A execução musical foi feliz nos momentos de dança, como no tango, mas não tanto nos de maior violência, com exceção do solo final da brilhante percussionista, Paola Machicado Torres, que representou a vitória final do Diabo. O maestro e colaborador de Stravinsky Robert Craft, em seu diário, contou que Genet dissera a ambos que a voz do compositor lembrava os instrumentos de percussão n'A História do Soldado, o que era uma boa observação. Na ópera "The Rake's Progress", Stravinsky transformaria em música outra vitória do Diabo.

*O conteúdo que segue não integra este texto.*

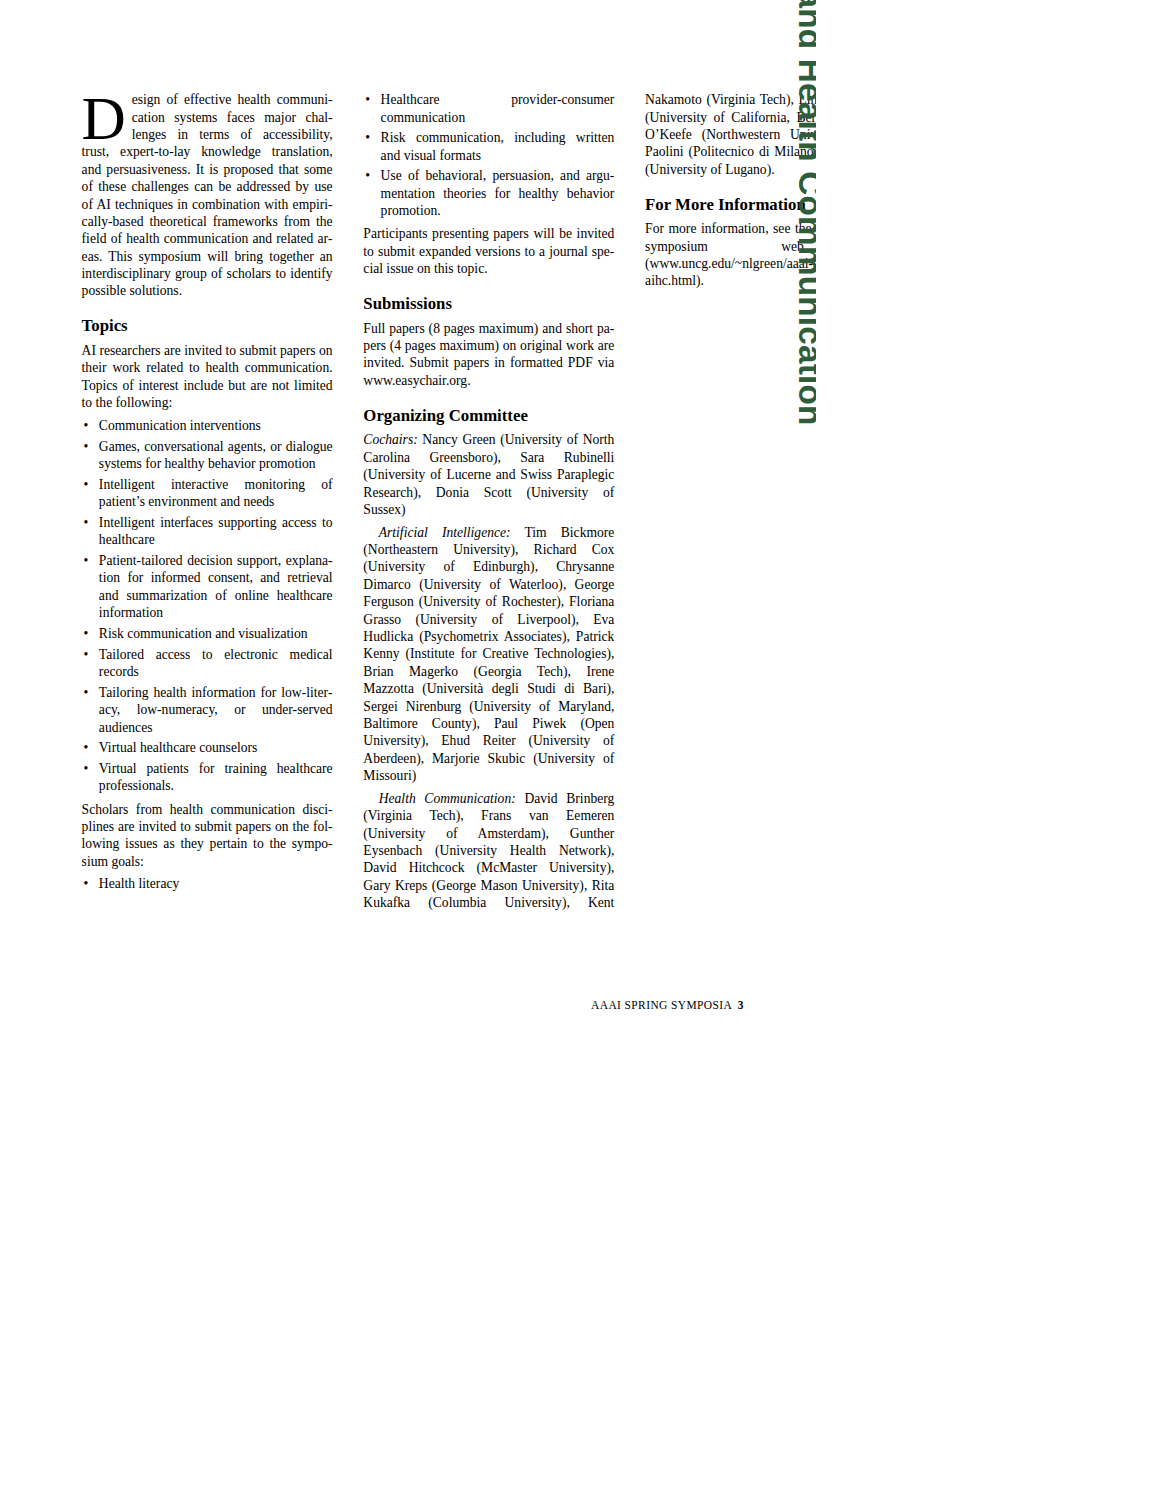Artificial Intelligence and Health Communication
Design of effective health communication systems faces major challenges in terms of accessibility, trust, expert-to-lay knowledge translation, and persuasiveness. It is proposed that some of these challenges can be addressed by use of AI techniques in combination with empirically-based theoretical frameworks from the field of health communication and related areas. This symposium will bring together an interdisciplinary group of scholars to identify possible solutions.
Topics
AI researchers are invited to submit papers on their work related to health communication. Topics of interest include but are not limited to the following:
Communication interventions
Games, conversational agents, or dialogue systems for healthy behavior promotion
Intelligent interactive monitoring of patient’s environment and needs
Intelligent interfaces supporting access to healthcare
Patient-tailored decision support, explanation for informed consent, and retrieval and summarization of online healthcare information
Risk communication and visualization
Tailored access to electronic medical records
Tailoring health information for low-literacy, low-numeracy, or under-served audiences
Virtual healthcare counselors
Virtual patients for training healthcare professionals.
Scholars from health communication disciplines are invited to submit papers on the following issues as they pertain to the symposium goals:
Health literacy
Healthcare provider-consumer communication
Risk communication, including written and visual formats
Use of behavioral, persuasion, and argumentation theories for healthy behavior promotion.
Participants presenting papers will be invited to submit expanded versions to a journal special issue on this topic.
Submissions
Full papers (8 pages maximum) and short papers (4 pages maximum) on original work are invited. Submit papers in formatted PDF via www.easychair.org.
Organizing Committee
Cochairs: Nancy Green (University of North Carolina Greensboro), Sara Rubinelli (University of Lucerne and Swiss Paraplegic Research), Donia Scott (University of Sussex)
Artificial Intelligence: Tim Bickmore (Northeastern University), Richard Cox (University of Edinburgh), Chrysanne Dimarco (University of Waterloo), George Ferguson (University of Rochester), Floriana Grasso (University of Liverpool), Eva Hudlicka (Psychometrix Associates), Patrick Kenny (Institute for Creative Technologies), Brian Magerko (Georgia Tech), Irene Mazzotta (Università degli Studi di Bari), Sergei Nirenburg (University of Maryland, Baltimore County), Paul Piwek (Open University), Ehud Reiter (University of Aberdeen), Marjorie Skubic (University of Missouri)
Health Communication: David Brinberg (Virginia Tech), Frans van Eemeren (University of Amsterdam), Gunther Eysenbach (University Health Network), David Hitchcock (McMaster University), Gary Kreps (George Mason University), Rita Kukafka (Columbia University), Kent Nakamoto (Virginia Tech), Linda Newhauser (University of California, Berkeley), Daniel O’Keefe (Northwestern University), Paolo Paolini (Politecnico di Milano), Peter Schulz (University of Lugano).
For More Information
For more information, see the supplementary symposium web site (www.uncg.edu/~nlgreen/aaai-sss11-aihc.html).
AAAI SPRING SYMPOSIA3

O espetáculo paulista/boliviano, aparentemente tão pouco ortodoxo, fugiu ao espirito do original? O adaptador, no texto do programa, falou de sua experiência pessoal como boliviano que mora no Brasil; ele quis abordá-la porque "Quando li a obra pela primeira vez, só pensei numa pessoa que está cansada de andar e quer volver para a sua terra". "Volver", e não a palavra "voltar"; de certa forma, ao menos no vocabulário, ele não deixou seu país.
Este Festival SESC trouxe muitos músicos bolivianos, o que seria outro motivo para a adaptação. Creio, porém, que, a mudança para a questão do imigrante, embora na América Latina, realmente aproxima o espetáculo de Stravinsky, inclusive em termos biográficos: o compositor russo migrou depois da Revolução de 1917 e teve de morar em diversos países. Em 1918, ele já tinha percebido que não poderia voltar depois de os bolcheviques terem tomado o poder. Ele estava exilado na Suíça. Em 1920, mudou-se para a França, onde ficaria alguns anos. Com a Segunda Guerra Mundial, mudou-se para os Estados Unidos.

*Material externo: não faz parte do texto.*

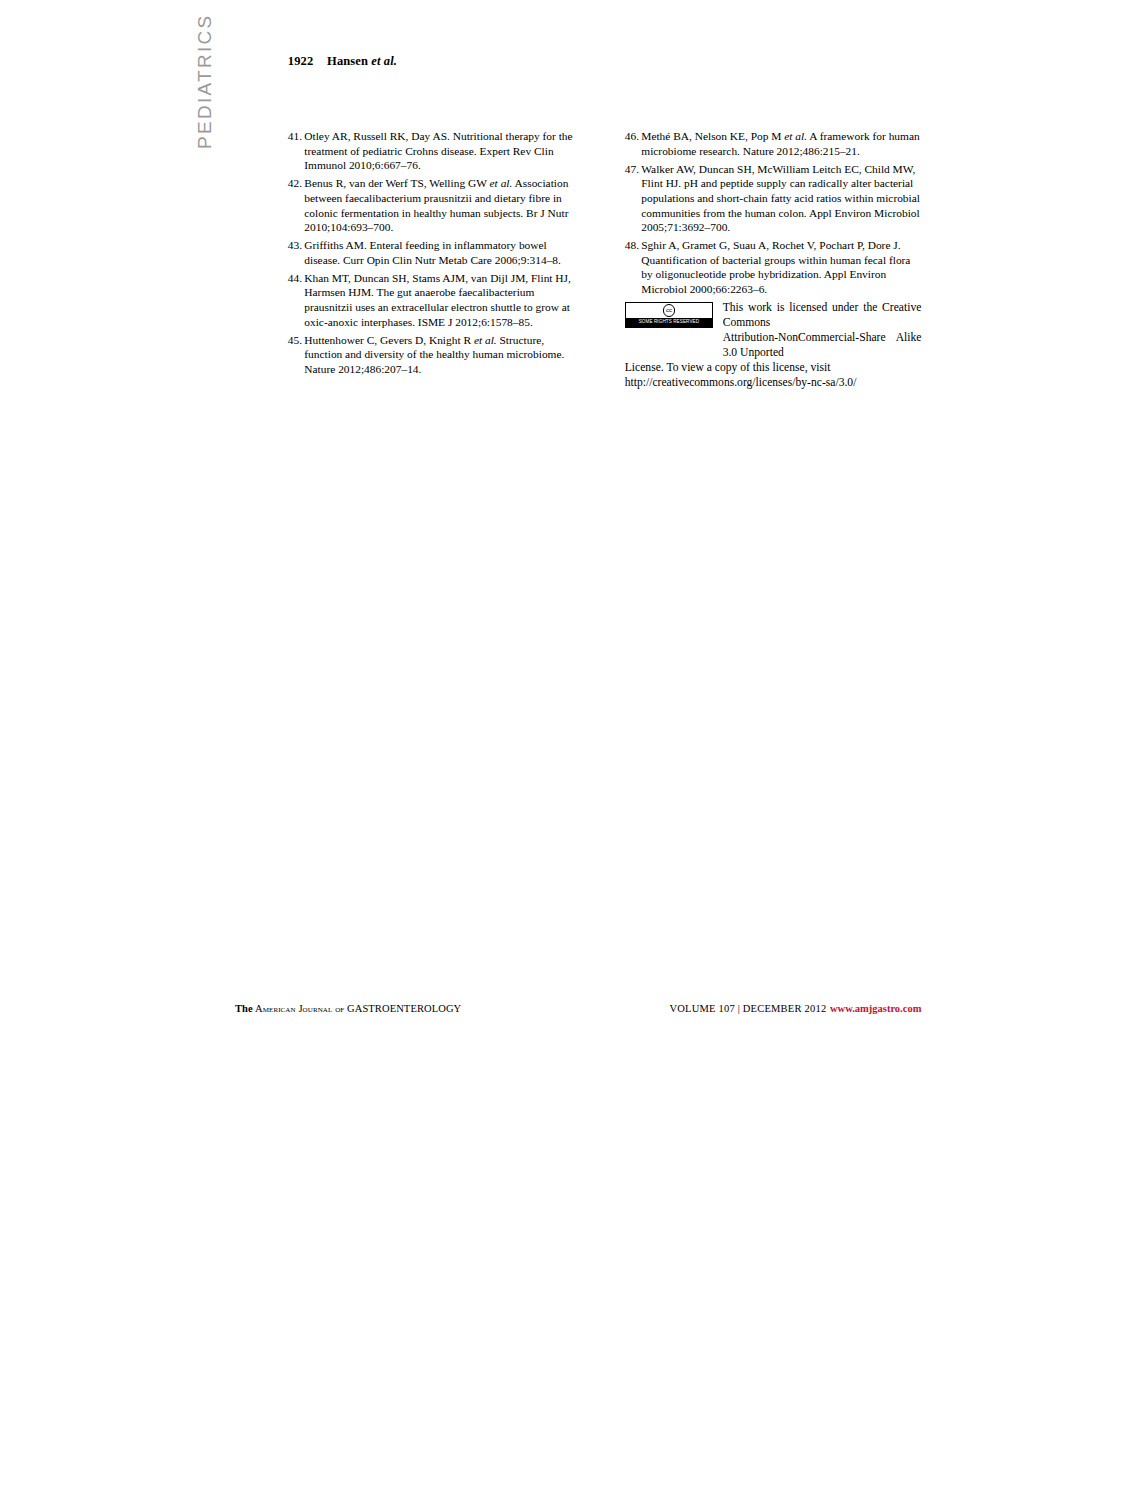1922 Hansen et al.
PEDIATRICS
41. Otley AR, Russell RK, Day AS. Nutritional therapy for the treatment of pediatric Crohns disease. Expert Rev Clin Immunol 2010;6:667–76.
42. Benus R, van der Werf TS, Welling GW et al. Association between faecalibacterium prausnitzii and dietary fibre in colonic fermentation in healthy human subjects. Br J Nutr 2010;104:693–700.
43. Griffiths AM. Enteral feeding in inflammatory bowel disease. Curr Opin Clin Nutr Metab Care 2006;9:314–8.
44. Khan MT, Duncan SH, Stams AJM, van Dijl JM, Flint HJ, Harmsen HJM. The gut anaerobe faecalibacterium prausnitzii uses an extracellular electron shuttle to grow at oxic-anoxic interphases. ISME J 2012;6:1578–85.
45. Huttenhower C, Gevers D, Knight R et al. Structure, function and diversity of the healthy human microbiome. Nature 2012;486:207–14.
46. Methé BA, Nelson KE, Pop M et al. A framework for human microbiome research. Nature 2012;486:215–21.
47. Walker AW, Duncan SH, McWilliam Leitch EC, Child MW, Flint HJ. pH and peptide supply can radically alter bacterial populations and short-chain fatty acid ratios within microbial communities from the human colon. Appl Environ Microbiol 2005;71:3692–700.
48. Sghir A, Gramet G, Suau A, Rochet V, Pochart P, Dore J. Quantification of bacterial groups within human fecal flora by oligonucleotide probe hybridization. Appl Environ Microbiol 2000;66:2263–6.
cc
SOME RIGHTS RESERVED
This work is licensed under the Creative Commons Attribution-NonCommercial-Share Alike 3.0 Unported
License. To view a copy of this license, visit http://creativecommons.org/licenses/by-nc-sa/3.0/
The American Journal of GASTROENTEROLOGY
VOLUME 107 | DECEMBER 2012www.amjgastro.com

A questão do exílio, na verdade, está no centro dessa peça, mas só fui capaz de percebê-la quando vi este espetáculo em São Paulo. Ele teve a capacidade de aproximar-se de Stravinsky por meio de um deslocamento: transpondo-a para a América Latina, percebi o que sempre esteve lá na obra concebida na Suíça. Trata-se do efeito próprio da poesia: deslocamento de palavras e imagens para ver melhor o que sempre esteve presente, ou passou a estar sempre presente depois de ter sido visto.
Na poesia, o exílio pode tornar-se lugar de encontro; esse foi impacto da renovada História do Soldado no Festival SESC de Música de Câmara.
P.S.: Eu quase tinha acabado de escrever esta nota quando aconteceu a tentativa de golpe de Estado na Bolívia, felizmente malogrado. Cito a reação de Mamani Magne: "Cada vez que un militar habla de patria cae sangre. Zúñiga habló de patria y dios, la ecuación letal. Hay que cuidar la democracia porque hay que cuidar vidas. No olvidemos que las balas nunca llegan a las cabezas, sino a los más vulnerables".